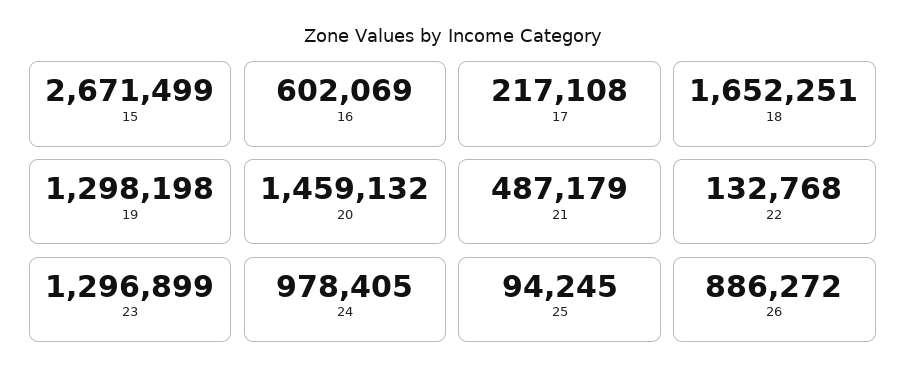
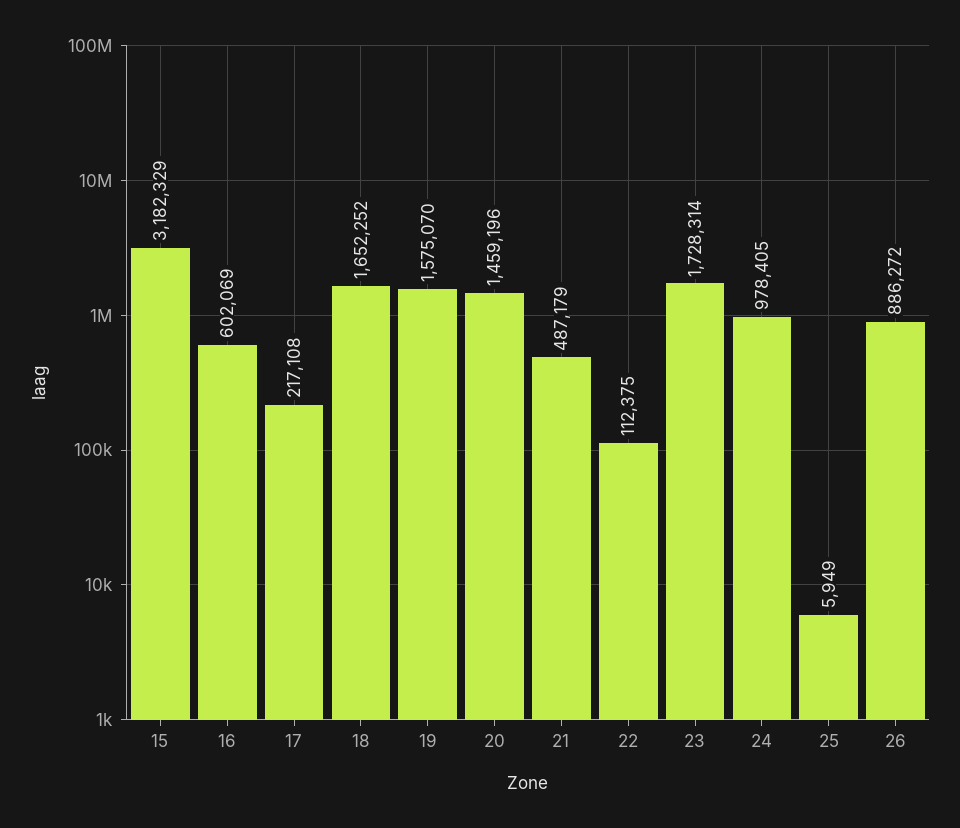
15: 2671499 -> 3182329
18: 1652251 -> 1652252
19: 1298198 -> 1575070
20: 1459132 -> 1459196
22: 132768 -> 112375
23: 1296899 -> 1728314
25: 94245 -> 5949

────────────────

Copy out every entry above word for word; omit the images.

Answer for this exercise:
15: 2671499 -> 3182329
18: 1652251 -> 1652252
19: 1298198 -> 1575070
20: 1459132 -> 1459196
22: 132768 -> 112375
23: 1296899 -> 1728314
25: 94245 -> 5949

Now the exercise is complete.